The project deliverable will be an application written in C that takes a text file of natural text as input and produces a report as output. The report will be a human readable analysis of each pronoun used in the text file, and will attempt to identify the proper noun to which it refers. The goal of this project is not to create an application that is 100% correct or even 60% correct, but to write an application that makes reasonable choices with the information that it has.

Motivation

The first motivation in this project is to demonstrate a proficiency in C programming to satisfy my remaining requirements for credit in CPSC 120. The second motivation in this project is to explore problems related to natural language parsing.

Design

The task of parsing natural language is non-trivial and is inherently ambiguous. Even humans with a life time of experience in speaking and understanding natural language are often making intelligent "guesses" as to what the language they communicate with means. A natural language parsing computer program must then emulate the same systems or heuristics that humans use to understand speech.

This project limits the scope of this problem to the identification of pronouns to the proper nouns to which they refer. For clarity, I should note that the project is also limited to the American English language.

The approach that I will be taking is to use several heuristics to score the relationship of each pronoun. The resulting analysis of the text input will include what the computer program finds to be the most likely relationships based on the heuristics I provide. The scoring will either being a statistical percentage estimating the likelihood of the relationship, or more likely an arbitrary rating system based on the mechanics of the heuristics used. The application will also do a separate scoring for each proper noun in an attempt to determine if it is a person, place, event or thing.

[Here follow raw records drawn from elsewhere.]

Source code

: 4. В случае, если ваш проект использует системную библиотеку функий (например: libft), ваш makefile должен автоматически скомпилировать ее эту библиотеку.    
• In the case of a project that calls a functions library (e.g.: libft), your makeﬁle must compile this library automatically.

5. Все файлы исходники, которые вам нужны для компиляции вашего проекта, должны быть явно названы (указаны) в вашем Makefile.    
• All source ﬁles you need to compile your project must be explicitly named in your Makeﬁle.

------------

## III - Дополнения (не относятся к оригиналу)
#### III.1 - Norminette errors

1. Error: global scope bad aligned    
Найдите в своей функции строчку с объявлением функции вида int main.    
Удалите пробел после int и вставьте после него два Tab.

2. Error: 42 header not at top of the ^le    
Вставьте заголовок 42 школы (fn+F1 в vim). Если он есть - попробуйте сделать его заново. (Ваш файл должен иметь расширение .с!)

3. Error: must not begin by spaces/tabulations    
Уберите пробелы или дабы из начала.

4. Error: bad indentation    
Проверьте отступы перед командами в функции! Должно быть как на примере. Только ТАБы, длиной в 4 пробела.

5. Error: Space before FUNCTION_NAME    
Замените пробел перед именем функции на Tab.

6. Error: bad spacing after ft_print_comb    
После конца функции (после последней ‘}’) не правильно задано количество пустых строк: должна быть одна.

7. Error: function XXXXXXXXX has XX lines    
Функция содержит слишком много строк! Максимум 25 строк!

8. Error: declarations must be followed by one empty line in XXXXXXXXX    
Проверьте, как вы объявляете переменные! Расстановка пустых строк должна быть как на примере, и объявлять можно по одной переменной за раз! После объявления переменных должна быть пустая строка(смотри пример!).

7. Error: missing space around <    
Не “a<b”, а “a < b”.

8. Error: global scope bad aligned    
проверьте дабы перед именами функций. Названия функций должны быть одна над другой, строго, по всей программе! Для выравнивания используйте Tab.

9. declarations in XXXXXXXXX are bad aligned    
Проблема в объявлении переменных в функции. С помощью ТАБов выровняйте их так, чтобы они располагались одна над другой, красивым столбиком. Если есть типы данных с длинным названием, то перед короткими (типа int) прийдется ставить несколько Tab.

I plan to do some preliminary research on other natural language parsing projects, and based on this information I will choose the heuristics that will be implemented. Heuristics I plan to explore include context (using prepositional and sentence structure context to establish relationship), spatial proximity (using word order to establish relationships), and lookup tables (to identify proper nouns based on a limited amount of world information). These different heuristics will then be synthesized into a single system that will generate the human readable report.